Sfida A | Riassumi in due frasi il testo fornito.

--

Sempre in tema di letteratura, credo che un moderno musicalizador abbia qualcosa da imparare dalla drammaturgia in lingua inglese, dove si può mettere in scena un dramma di Shakespeare preoccupandosi essenzialmente della fedeltà allo spirito del testo, senza per altro sentirsi vincolati dalle specifiche convenzioni del teatro elisabettiano, in cui per altro quel testo affonda le sue origini. Accade così di vedere allestimenti persino anacronistici, in cui compaiono ad esempio oggetti o abiti contemporanei, senza che nessuno gridi al crucifige.




Compito del regista di un opera teatrale non è quello di riprodurre scrupolosamente il lascito di un passato illustre, ma di trovare il miglior compromesso possibile fra l’intenzione ultima dell’autore, la tradizione rappresentativa (ovvero l’idea condivisa di come quell’opera vada messa in scena) e infine il suo personale apporto creativo. A seconda delle circostanze, l’uno o l’altro aspetto prevale.

Permette l’aceto balsamico sulle fragole? Una divagazione sulla gastronomia
Alcune proposte culinarie fuori dal comune sembrano assolutamente immangiabili quando vengono descritte, ma risultano invece sorprendentemente appetitose nel momento in cui si supera il pregiudizio culturale e ci si accosta al nuovo con curiosità ed apertura. Anzi, proprio il gradimento segnala in modo incontestabile l’avvenuto allargamento degli orizzonti. Allo stesso modo alcune proposte musicali possono sembrare delle stravaganze fine a se stesse finché non si mette da parte la diffidenza e si prova a ballarle, scoprendo magari l’intima soddisfazione nell’averle interpretate.
Credo infatti che l’inserimento di una proposta inusuale, creativa o anche dichiaratamente provocatoria, sia infatti positivo in ogni caso. Se la novità è stata gradita il risultato è in attivo, poiché la persona ha scoperto qualcosa di bello che prima non conosceva. In caso contrario ne risulta comunque un guadagno, avendone pur sempre ricavato una più esatta perimetrazione del proprio gusto personale e una convinzione più solida nel difendere le proprie scelte, sempre nei limiti del rispetto reciproco.

--

Sfida B | Riporta tutte le righe dei record in cui compare la parola "autoBeamOff". Maiuscole e minuscole contano.

I record |

--

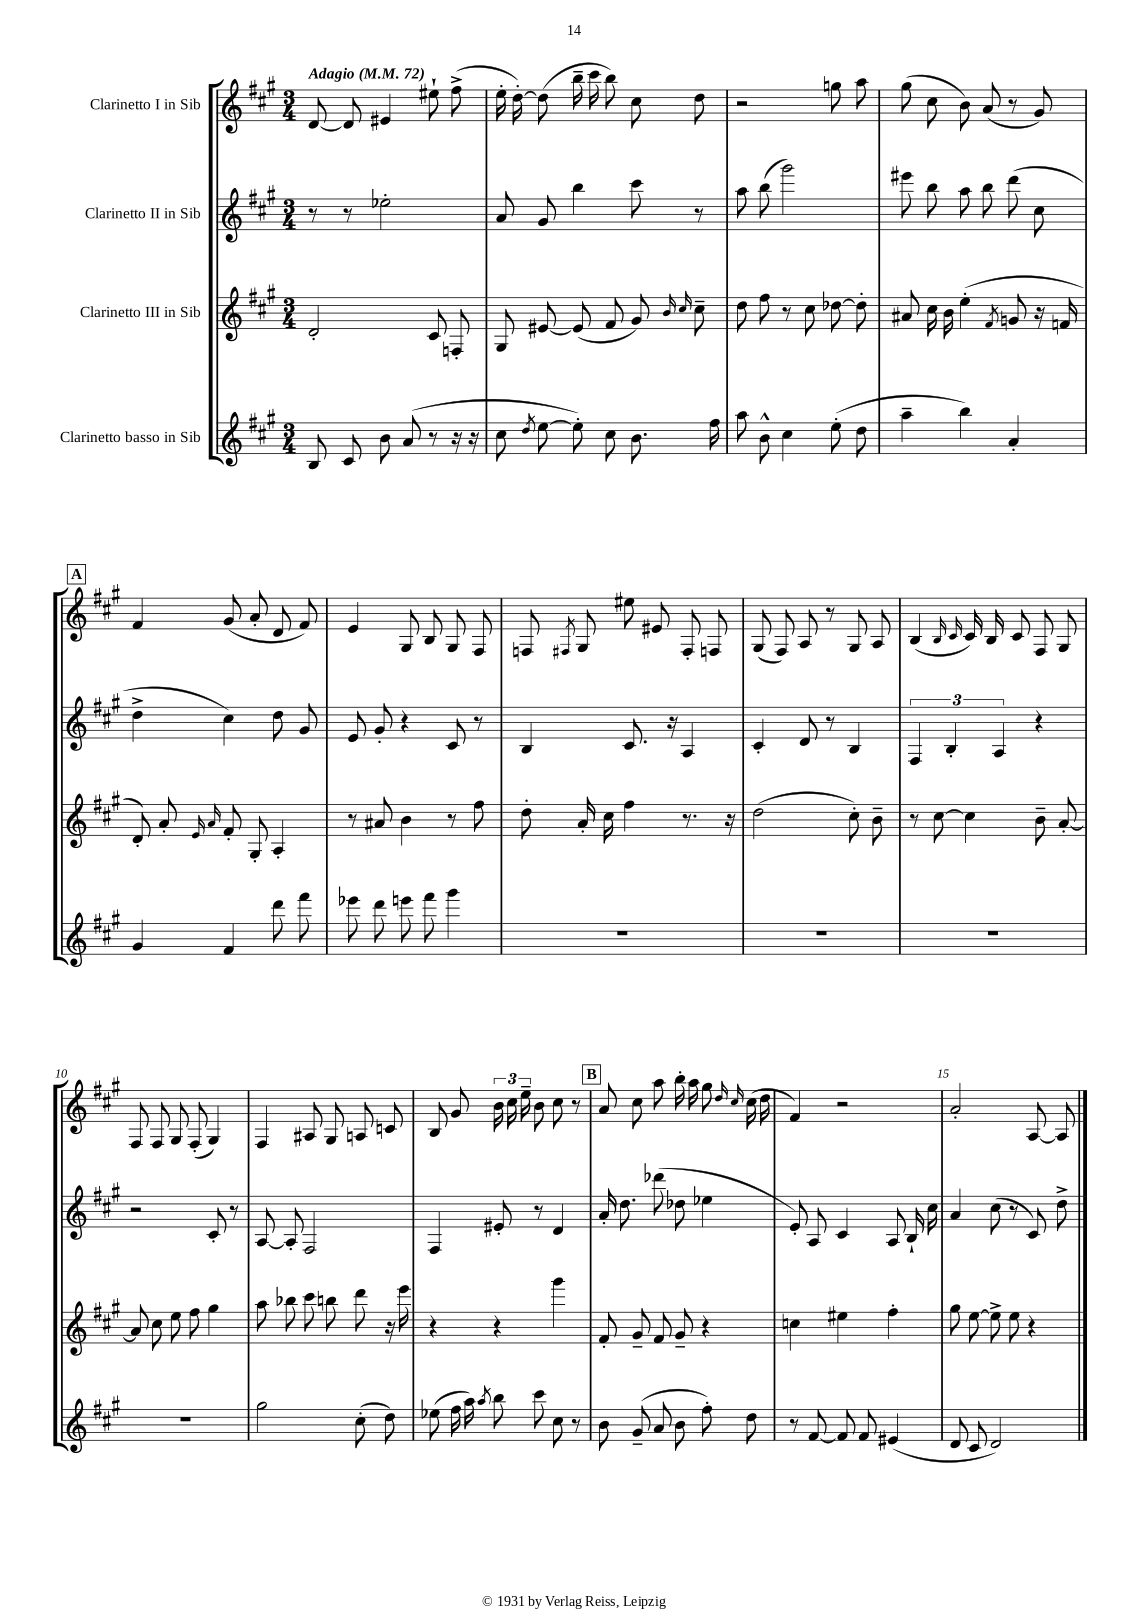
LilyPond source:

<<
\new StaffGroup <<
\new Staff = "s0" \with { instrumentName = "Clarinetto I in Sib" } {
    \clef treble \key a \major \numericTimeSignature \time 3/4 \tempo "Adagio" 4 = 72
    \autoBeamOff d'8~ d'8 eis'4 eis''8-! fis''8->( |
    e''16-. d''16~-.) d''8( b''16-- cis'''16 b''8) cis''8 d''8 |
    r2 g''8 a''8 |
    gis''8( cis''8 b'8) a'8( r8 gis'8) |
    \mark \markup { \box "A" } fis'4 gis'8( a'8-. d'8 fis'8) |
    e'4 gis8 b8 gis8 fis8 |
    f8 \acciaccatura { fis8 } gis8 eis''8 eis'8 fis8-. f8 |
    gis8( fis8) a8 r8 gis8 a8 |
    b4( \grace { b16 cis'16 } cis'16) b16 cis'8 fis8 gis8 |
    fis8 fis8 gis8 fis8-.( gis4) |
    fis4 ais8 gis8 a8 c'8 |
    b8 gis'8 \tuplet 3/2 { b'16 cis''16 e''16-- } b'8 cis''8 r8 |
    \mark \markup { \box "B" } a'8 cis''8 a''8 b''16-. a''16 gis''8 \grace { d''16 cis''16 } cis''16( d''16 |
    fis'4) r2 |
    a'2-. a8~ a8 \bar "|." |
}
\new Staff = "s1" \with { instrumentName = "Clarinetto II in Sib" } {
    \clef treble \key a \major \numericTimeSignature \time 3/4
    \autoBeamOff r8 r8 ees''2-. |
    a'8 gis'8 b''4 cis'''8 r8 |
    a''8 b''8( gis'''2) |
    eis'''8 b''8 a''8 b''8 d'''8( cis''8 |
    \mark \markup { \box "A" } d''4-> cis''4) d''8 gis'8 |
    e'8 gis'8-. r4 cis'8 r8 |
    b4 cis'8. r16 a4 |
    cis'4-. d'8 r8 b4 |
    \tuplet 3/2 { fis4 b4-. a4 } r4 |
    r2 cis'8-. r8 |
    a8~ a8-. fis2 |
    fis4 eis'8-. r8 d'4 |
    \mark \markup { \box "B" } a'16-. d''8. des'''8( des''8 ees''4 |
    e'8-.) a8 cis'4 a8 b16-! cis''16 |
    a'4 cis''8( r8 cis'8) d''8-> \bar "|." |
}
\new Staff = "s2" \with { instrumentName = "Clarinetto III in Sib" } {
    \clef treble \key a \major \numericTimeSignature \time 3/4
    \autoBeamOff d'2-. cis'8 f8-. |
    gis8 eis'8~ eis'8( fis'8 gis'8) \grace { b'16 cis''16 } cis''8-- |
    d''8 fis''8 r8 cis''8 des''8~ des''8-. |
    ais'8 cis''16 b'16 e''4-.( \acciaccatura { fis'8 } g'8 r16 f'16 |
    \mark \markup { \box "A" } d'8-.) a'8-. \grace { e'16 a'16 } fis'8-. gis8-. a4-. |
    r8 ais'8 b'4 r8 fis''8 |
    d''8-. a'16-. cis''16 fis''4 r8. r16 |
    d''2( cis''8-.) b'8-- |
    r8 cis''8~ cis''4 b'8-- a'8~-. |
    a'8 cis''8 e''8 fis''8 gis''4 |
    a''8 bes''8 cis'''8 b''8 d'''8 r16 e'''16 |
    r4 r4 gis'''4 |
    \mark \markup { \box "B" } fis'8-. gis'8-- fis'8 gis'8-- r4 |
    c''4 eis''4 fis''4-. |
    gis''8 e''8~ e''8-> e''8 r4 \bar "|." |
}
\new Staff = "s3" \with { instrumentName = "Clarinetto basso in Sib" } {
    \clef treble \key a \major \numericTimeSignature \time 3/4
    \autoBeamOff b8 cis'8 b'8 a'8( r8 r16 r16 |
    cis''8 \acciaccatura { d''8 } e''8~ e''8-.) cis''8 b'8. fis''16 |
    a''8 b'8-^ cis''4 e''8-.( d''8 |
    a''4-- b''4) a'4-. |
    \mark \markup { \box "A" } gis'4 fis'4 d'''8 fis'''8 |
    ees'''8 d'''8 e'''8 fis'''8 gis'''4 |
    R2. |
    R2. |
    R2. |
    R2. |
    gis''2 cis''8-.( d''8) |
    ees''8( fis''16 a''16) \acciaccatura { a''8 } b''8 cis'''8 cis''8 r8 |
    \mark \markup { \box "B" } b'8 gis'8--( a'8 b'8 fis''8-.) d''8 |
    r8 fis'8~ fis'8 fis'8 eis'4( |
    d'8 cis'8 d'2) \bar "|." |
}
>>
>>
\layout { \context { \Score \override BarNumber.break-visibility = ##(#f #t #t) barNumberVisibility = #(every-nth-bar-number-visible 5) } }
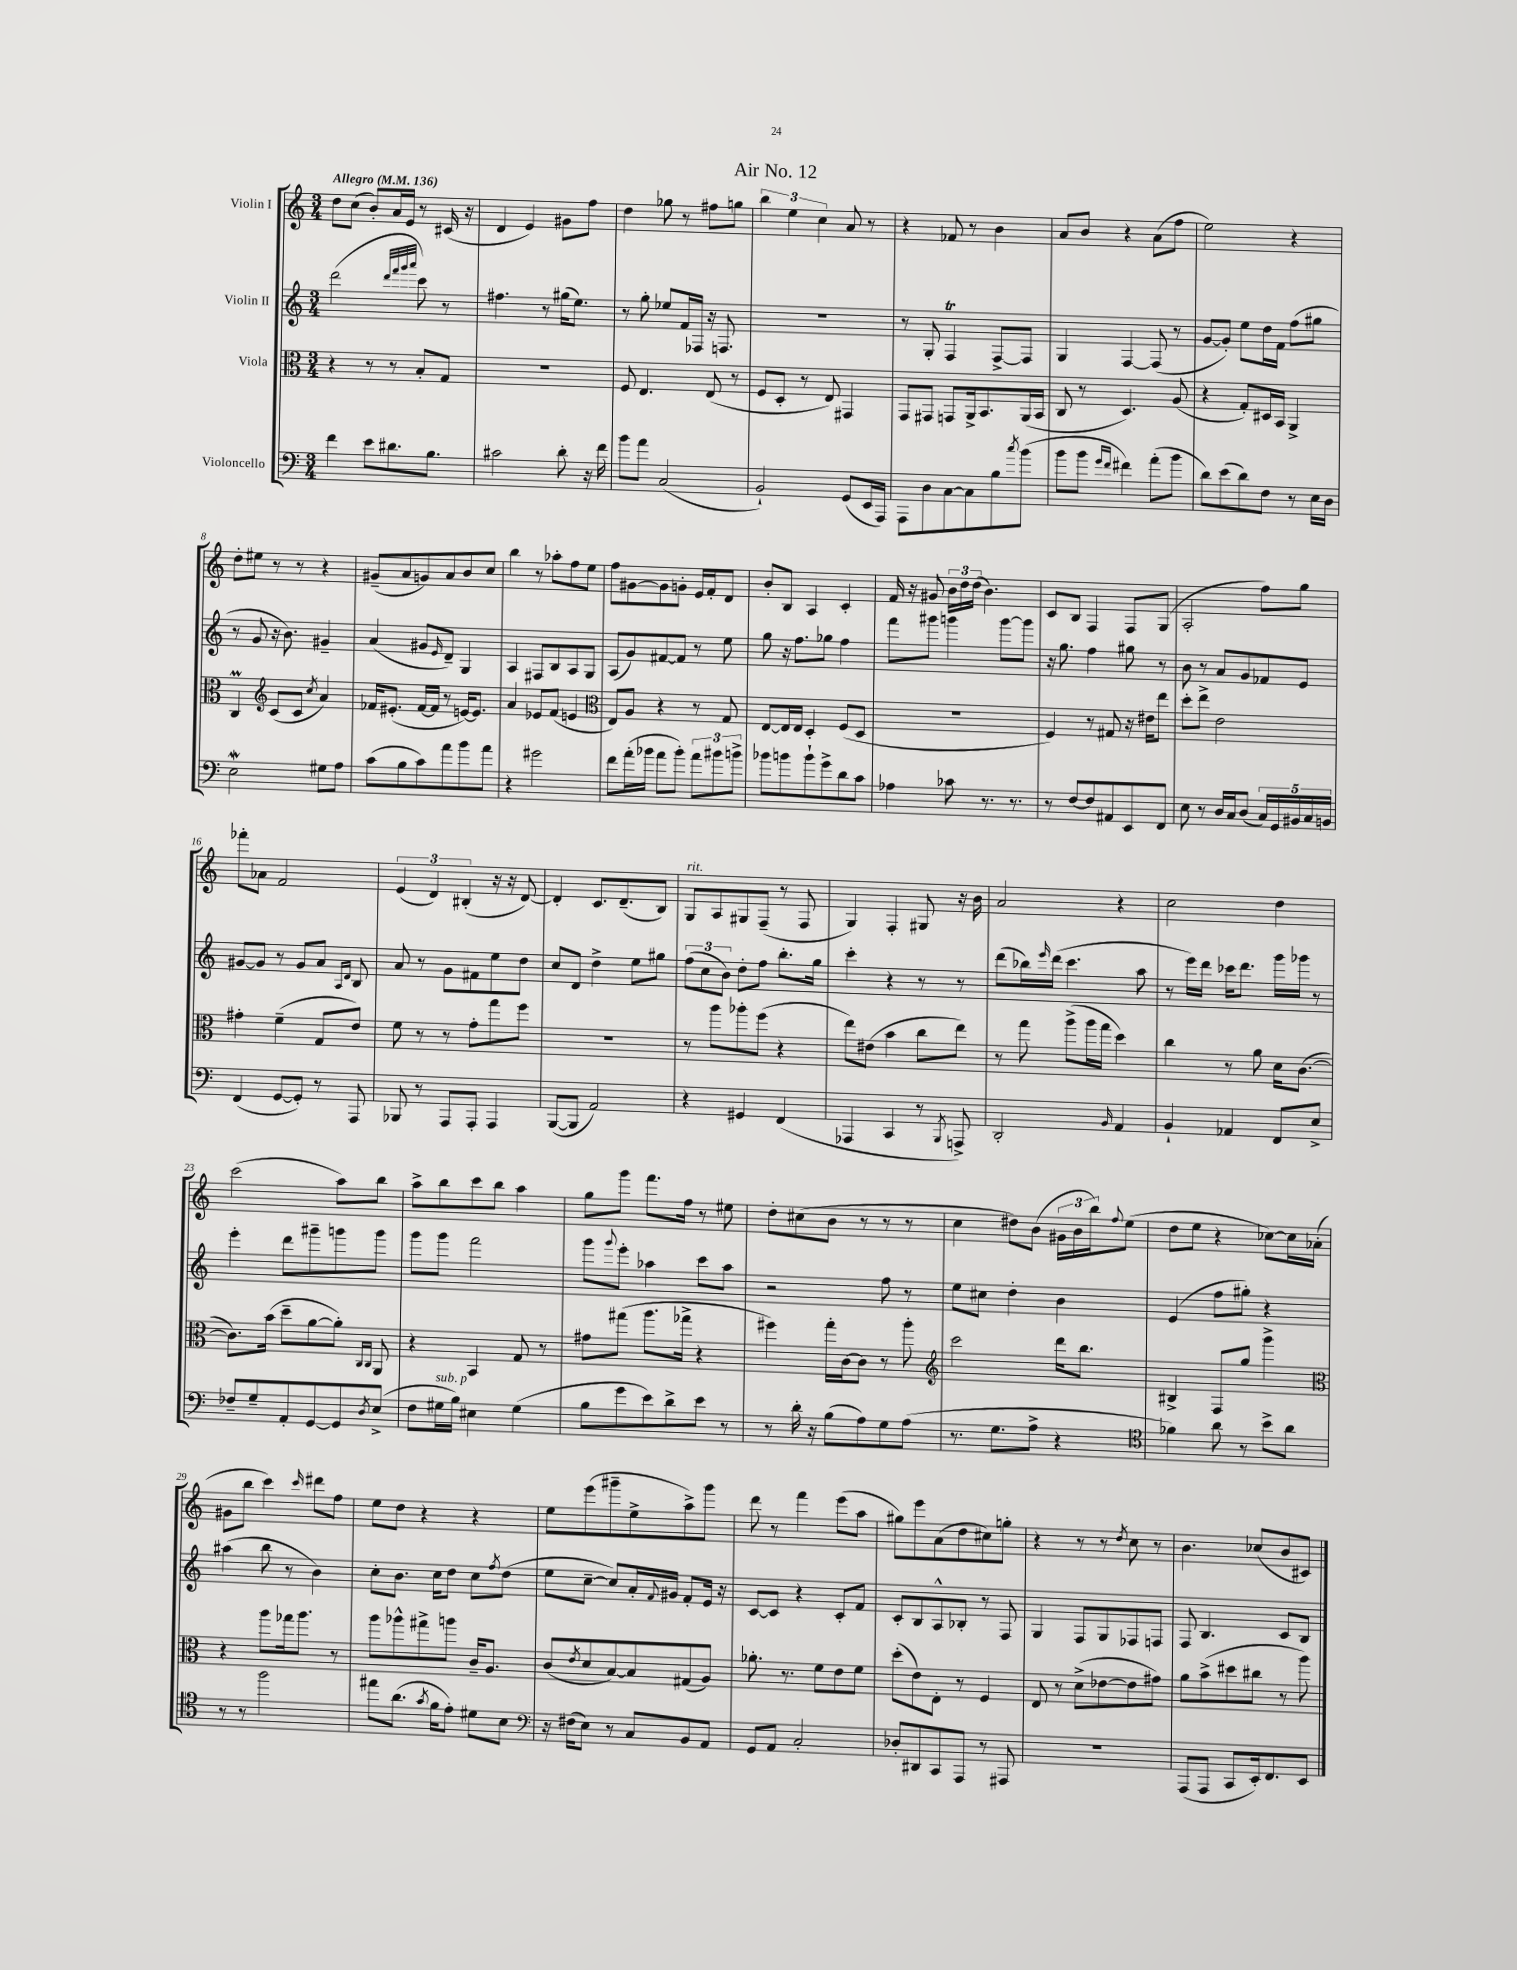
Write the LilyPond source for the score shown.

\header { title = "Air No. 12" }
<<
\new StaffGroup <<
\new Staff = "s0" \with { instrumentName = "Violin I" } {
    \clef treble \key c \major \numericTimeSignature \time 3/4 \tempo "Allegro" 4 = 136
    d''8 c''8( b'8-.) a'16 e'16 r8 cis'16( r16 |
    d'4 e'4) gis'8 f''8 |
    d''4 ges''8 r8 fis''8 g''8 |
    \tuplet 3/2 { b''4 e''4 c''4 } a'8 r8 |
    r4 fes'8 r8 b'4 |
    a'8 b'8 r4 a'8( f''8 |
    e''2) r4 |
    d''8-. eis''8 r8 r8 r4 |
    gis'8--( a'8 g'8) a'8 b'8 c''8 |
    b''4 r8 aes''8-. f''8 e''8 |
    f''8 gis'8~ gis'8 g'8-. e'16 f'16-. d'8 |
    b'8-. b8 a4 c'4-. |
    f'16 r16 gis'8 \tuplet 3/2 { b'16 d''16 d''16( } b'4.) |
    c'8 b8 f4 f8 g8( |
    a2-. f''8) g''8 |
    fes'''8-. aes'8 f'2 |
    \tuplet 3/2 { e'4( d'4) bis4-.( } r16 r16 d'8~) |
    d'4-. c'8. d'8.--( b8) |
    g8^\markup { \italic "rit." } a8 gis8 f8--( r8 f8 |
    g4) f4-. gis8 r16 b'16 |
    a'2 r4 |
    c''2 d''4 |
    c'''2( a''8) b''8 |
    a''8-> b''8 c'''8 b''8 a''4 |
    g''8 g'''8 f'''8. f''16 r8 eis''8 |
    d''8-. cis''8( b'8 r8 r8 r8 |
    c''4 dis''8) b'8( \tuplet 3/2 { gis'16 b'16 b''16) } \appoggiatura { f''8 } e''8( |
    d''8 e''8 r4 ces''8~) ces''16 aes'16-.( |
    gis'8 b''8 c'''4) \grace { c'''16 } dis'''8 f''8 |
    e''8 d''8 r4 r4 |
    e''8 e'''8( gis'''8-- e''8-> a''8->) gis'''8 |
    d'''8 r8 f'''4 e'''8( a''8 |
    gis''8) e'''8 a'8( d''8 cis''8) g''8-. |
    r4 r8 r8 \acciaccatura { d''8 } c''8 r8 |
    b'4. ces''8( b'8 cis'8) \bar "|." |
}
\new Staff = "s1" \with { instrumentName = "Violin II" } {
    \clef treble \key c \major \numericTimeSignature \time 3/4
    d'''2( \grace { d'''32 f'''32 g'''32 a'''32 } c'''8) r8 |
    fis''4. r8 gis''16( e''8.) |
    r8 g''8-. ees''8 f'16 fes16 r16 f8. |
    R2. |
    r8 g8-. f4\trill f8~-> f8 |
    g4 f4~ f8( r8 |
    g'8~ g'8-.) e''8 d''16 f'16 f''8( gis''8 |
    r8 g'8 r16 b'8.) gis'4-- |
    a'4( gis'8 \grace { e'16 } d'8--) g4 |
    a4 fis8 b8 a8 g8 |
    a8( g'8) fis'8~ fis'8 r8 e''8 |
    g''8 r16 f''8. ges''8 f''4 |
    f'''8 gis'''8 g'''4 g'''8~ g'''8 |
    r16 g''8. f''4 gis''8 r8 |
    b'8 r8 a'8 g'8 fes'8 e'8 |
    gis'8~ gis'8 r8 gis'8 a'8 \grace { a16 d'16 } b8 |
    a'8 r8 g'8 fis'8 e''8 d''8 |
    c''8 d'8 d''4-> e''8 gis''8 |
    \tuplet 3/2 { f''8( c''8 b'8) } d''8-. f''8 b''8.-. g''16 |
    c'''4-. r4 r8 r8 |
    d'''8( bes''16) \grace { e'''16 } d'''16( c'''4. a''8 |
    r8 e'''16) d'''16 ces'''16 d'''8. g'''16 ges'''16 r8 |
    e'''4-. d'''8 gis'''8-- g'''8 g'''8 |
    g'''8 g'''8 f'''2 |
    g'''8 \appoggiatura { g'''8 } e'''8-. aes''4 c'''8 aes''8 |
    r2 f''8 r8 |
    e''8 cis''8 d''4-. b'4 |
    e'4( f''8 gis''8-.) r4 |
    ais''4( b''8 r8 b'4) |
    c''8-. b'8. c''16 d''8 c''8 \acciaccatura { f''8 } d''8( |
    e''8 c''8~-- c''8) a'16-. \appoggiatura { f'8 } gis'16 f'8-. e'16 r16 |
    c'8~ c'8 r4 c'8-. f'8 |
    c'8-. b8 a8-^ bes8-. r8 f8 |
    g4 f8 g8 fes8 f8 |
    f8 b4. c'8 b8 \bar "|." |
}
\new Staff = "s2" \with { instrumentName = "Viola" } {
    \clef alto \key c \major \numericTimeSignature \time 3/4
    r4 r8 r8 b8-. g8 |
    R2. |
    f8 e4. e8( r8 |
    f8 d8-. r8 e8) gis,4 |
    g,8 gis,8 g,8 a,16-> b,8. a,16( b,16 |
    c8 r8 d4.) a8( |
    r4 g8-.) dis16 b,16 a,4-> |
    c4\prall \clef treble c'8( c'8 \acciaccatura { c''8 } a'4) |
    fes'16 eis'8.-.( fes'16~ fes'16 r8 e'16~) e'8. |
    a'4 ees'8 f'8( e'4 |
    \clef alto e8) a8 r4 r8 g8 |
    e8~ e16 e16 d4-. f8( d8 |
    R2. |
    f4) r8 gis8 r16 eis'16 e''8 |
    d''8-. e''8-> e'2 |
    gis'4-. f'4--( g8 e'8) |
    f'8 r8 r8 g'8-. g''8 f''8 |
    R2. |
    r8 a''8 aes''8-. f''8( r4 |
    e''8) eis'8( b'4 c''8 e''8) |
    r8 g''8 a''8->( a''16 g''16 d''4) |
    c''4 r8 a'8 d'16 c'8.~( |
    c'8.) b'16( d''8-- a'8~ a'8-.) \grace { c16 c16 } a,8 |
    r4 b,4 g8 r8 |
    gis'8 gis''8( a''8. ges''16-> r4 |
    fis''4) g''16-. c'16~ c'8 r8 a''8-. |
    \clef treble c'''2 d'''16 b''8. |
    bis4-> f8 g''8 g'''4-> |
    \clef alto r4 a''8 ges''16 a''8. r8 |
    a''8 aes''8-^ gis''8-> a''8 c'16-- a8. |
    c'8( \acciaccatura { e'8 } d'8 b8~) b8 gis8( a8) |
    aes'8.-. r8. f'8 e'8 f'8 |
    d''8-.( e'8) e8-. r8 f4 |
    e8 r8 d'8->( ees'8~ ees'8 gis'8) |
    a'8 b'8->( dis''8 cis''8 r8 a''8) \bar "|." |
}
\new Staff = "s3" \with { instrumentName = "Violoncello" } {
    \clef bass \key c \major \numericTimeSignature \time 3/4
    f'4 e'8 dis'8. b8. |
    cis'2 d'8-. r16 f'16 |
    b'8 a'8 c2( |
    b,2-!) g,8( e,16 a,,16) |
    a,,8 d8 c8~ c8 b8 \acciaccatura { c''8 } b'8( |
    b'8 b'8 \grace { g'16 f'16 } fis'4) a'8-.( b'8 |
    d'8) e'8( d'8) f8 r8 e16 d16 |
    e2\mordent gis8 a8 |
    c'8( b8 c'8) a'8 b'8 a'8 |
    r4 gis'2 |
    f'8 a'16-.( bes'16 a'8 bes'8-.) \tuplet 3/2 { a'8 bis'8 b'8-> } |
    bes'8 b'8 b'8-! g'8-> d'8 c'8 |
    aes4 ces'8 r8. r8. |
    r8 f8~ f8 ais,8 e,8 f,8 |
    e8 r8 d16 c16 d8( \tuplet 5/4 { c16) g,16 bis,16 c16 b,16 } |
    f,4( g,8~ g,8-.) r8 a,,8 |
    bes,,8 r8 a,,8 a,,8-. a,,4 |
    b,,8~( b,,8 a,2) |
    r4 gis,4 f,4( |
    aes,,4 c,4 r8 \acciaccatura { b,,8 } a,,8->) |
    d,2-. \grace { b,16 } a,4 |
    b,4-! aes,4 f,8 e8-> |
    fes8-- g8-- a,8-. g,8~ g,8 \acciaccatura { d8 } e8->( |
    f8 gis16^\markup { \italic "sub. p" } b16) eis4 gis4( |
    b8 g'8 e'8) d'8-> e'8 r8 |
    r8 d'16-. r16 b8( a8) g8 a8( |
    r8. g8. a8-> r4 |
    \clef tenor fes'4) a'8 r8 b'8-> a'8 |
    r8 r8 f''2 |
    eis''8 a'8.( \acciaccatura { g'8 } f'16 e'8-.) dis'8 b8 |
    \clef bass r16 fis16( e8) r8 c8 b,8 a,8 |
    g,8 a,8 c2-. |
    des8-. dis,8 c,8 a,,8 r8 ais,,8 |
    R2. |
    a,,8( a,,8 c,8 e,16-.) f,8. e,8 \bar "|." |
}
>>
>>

--

Soluzione A | Nel teatro di lingua inglese si può mettere in scena Shakespeare restando fedeli allo spirito del testo senza legarsi alle convenzioni elisabettiane, e il regista deve trovare un compromesso fra l'intenzione dell'autore, la tradizione rappresentativa e il proprio apporto creativo. Come certi piatti insoliti si rivelano buoni quando si supera il pregiudizio, anche le proposte musicali strane vanno provate ballandole, e inserirle è comunque positivo: o si scopre qualcosa di bello, o si capisce meglio il proprio gusto.

Soluzione B |
    \autoBeamOff d'8~ d'8 eis'4 eis''8-! fis''8->( |
    \autoBeamOff r8 r8 ees''2-. |
    \autoBeamOff d'2-. cis'8 f8-. |
    \autoBeamOff b8 cis'8 b'8 a'8( r8 r16 r16 |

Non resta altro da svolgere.